ACTIONS TO TAKE:
1. Answer these questions about the Kong: Skull Island passage:
(a) What budget figure does it give for Kong: Skull Island?
(b) In what year did Legendary Pictures team up with Warner Bros.?
(c) In what year are King Kong and Godzilla slated to meet, and in what film?
2. Repeat word for word the part of the Kong: Skull Island passage from "There's a lot" up to and including "saying about it.".

SUPPLIED PASSAGE:
━━━━

There's a lot more than a $190 million budget riding on Kong: Skull Island. With Marvel and DC continuing their one-sided battle for supremacy in the superhero stakes and Universal getting ready to re-launch their classic monsters franchise this summer, Legendary Pictures have been quietly going about setting up their own cinematic universe. The company teamed up with Warner Bros. in 2015 to create a world shared by King Kong, Godzilla and an "ecosystem of other giant super-species." The two mythical beasts are slated to meet in 2020 for Godzilla vs. Kong, though all of that depends on one thing—the reaction to Kong: Skull Island.

Will Jordan Vogt-Roberts' film kickstart a franchise that will be with us for years to come, or will it fall flat on its face and force the planned battle of the super-beasts to be postponed? Here's what the critics are saying about it.

━━━━

RECORDED INFORMATION:
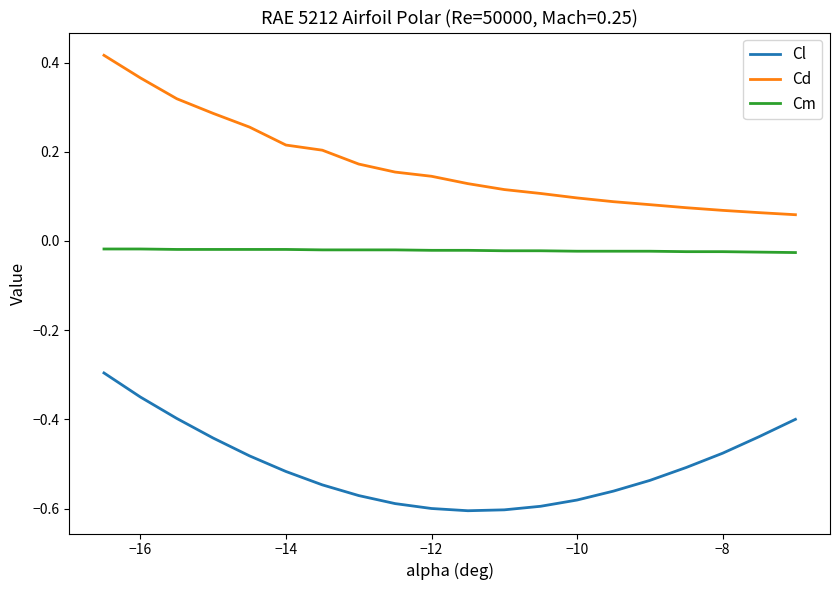

True or false: Cm and Cd intersect in this chart.

False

━━━━

ANSWERS BELOW:
1.
(a) $190 million
(b) 2015
(c) 2020, in Godzilla vs. Kong

2.
There's a lot more than a $190 million budget riding on Kong: Skull Island. With Marvel and DC continuing their one-sided battle for supremacy in the superhero stakes and Universal getting ready to re-launch their classic monsters franchise this summer, Legendary Pictures have been quietly going about setting up their own cinematic universe. The company teamed up with Warner Bros. in 2015 to create a world shared by King Kong, Godzilla and an "ecosystem of other giant super-species." The two mythical beasts are slated to meet in 2020 for Godzilla vs. Kong, though all of that depends on one thing—the reaction to Kong: Skull Island.

Will Jordan Vogt-Roberts' film kickstart a franchise that will be with us for years to come, or will it fall flat on its face and force the planned battle of the super-beasts to be postponed? Here's what the critics are saying about it.